Toronto
Networking Seminar
Random
mobility models and capacity/delay tradeoffs
in ad hoc networks
Ravi
Mazumdar
Professor
and University Research Chair
Department
of Electrical
and Computer Engineering
University
of Waterloo
Date:
November 25, 3pm
Location: BA1210 (Bahen Center)
Abstract:
Understanding
the performance trade-offs in multi-hop wireless networks is essential
to build good protocols for ad hoc networks. In this talk I will
present results on the scaling laws for capacity/delay tradeoffs for ad
hoc networks with random mobility. The results will be asymptotic in
nature as the density of the ad hoc nodes grows. In particular we
provide explicit results for both random walk and random waypoint
mobility models that are canonical models of mobility in the plane.

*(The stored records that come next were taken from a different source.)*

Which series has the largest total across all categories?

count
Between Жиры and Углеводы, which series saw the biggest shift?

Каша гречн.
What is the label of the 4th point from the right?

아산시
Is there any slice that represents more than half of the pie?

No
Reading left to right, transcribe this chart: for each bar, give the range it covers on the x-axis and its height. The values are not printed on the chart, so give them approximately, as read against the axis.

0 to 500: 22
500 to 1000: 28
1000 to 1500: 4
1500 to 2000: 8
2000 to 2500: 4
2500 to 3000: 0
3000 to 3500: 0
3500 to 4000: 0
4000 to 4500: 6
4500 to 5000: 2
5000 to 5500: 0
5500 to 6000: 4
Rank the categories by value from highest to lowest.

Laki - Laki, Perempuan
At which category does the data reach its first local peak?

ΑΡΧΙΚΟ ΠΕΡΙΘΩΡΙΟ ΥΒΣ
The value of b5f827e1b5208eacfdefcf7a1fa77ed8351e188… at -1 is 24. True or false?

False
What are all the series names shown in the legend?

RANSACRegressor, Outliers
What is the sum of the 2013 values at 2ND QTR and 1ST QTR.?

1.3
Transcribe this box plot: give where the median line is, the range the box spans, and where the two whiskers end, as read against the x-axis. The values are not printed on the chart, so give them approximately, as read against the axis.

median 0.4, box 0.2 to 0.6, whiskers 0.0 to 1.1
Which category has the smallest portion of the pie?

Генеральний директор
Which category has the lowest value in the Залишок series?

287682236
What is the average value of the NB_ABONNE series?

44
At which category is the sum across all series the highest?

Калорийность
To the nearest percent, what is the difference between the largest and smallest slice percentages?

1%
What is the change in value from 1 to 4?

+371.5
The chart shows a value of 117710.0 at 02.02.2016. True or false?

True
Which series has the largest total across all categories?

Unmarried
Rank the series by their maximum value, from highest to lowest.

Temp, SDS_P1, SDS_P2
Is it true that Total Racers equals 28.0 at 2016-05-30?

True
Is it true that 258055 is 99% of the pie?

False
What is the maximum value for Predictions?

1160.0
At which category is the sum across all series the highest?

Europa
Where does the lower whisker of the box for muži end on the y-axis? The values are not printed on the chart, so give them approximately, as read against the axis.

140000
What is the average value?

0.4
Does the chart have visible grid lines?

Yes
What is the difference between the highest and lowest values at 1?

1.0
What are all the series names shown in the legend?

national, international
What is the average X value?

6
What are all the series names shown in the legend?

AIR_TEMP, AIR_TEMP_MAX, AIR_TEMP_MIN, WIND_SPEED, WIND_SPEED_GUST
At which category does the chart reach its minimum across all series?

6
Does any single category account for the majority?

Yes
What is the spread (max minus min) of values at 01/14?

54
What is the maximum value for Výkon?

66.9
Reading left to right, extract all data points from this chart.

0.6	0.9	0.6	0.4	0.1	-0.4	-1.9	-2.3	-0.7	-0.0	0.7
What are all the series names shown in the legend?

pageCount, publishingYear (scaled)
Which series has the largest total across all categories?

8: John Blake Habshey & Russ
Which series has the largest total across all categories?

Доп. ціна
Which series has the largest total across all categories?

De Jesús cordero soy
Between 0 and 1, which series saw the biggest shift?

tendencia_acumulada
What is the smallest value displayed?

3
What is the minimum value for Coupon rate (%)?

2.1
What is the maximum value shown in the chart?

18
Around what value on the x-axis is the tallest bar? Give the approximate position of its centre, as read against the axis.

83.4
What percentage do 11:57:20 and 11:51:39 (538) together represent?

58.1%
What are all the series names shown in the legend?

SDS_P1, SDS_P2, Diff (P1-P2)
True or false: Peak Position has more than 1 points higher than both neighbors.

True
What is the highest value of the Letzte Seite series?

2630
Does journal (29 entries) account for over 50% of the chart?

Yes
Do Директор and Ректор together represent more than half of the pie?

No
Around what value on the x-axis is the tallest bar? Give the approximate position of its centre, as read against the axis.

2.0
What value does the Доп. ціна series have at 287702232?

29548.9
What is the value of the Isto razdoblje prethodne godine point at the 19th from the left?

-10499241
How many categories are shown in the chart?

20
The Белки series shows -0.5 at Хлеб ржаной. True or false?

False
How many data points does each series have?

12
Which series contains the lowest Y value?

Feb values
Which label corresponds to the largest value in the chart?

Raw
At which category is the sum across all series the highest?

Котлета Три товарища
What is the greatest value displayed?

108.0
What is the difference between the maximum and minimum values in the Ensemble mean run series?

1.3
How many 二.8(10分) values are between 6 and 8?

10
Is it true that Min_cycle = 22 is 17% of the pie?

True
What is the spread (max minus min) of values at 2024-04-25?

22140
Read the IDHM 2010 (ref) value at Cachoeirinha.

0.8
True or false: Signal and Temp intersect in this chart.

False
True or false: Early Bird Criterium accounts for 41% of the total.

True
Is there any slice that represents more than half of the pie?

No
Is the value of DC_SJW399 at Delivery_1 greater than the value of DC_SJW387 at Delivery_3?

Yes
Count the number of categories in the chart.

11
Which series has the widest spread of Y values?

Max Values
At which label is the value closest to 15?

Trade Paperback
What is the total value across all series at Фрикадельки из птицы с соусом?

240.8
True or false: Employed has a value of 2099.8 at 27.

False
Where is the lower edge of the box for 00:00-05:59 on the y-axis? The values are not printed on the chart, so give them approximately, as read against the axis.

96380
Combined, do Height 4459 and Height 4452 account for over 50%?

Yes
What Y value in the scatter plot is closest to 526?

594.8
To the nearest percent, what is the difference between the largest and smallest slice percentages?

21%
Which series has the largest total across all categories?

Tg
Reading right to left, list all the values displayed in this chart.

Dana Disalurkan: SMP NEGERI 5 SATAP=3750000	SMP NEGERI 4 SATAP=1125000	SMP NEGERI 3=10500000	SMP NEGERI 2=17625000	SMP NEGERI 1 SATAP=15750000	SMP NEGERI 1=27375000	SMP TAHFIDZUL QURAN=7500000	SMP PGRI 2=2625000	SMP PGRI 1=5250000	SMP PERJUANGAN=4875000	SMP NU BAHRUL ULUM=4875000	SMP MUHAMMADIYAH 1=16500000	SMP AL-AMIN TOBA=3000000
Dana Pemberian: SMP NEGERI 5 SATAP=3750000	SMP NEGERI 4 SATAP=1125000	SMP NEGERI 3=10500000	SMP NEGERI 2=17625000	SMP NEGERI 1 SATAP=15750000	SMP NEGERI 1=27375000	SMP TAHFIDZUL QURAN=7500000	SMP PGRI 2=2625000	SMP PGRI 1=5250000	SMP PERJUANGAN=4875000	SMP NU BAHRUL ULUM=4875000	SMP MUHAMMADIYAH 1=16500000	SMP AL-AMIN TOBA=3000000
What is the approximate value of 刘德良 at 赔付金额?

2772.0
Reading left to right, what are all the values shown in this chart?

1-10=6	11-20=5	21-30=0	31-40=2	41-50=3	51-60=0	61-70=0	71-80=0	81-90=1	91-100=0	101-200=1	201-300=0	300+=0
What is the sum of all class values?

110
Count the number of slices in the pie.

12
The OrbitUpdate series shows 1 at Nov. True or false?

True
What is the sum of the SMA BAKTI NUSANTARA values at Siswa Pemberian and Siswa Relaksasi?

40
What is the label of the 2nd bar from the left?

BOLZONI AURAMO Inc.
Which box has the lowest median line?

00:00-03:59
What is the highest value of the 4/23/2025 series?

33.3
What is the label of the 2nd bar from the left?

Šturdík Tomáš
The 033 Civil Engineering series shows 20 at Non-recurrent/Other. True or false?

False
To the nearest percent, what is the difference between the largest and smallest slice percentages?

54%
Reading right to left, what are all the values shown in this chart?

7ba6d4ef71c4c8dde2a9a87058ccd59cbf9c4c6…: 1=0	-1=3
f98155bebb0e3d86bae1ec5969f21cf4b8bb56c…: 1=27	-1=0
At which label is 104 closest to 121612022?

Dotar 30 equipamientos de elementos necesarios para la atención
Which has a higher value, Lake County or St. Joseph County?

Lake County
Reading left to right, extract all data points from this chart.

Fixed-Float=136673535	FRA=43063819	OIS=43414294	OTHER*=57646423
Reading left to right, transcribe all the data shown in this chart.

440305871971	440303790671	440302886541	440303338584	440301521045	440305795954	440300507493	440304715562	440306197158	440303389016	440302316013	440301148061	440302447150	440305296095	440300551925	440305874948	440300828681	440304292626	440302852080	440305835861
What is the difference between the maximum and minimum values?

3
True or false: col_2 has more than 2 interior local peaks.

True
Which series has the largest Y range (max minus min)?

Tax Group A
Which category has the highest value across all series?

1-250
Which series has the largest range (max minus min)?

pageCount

There is a sharp contrast between the capacity/delay trade-offs for
these models. The key ideas are of hitting time distributions for
random walks and estimating queueing delays in queues with non-iid
inputs. I will then introduce a more general class of random mobility
models and showing that there is the notion of critical delay
associated with various models that explains the reasons for different
behavior and I will conclude with some general observations.
Bio:
The
speaker was educated at the Indian Institute of Technology, Bombay
(B.Tech, 1977), Imperial College, London (MSc, DIC, 1978) and UCLA
(PhD, 1983). He is currently Professor of ECE and holder of a
University Research Chair at the University of Waterloo. Prior to this
appointment was Professor of ECE at Purdue University, West
Lafayette, USA from 1999-2004. His research interests are in
performance and design of high-speed networks, game theory applications
to networks, and in applied probability and stochastic analysis. He is
a Fellow of the IEEE and the Royal Statistical Society.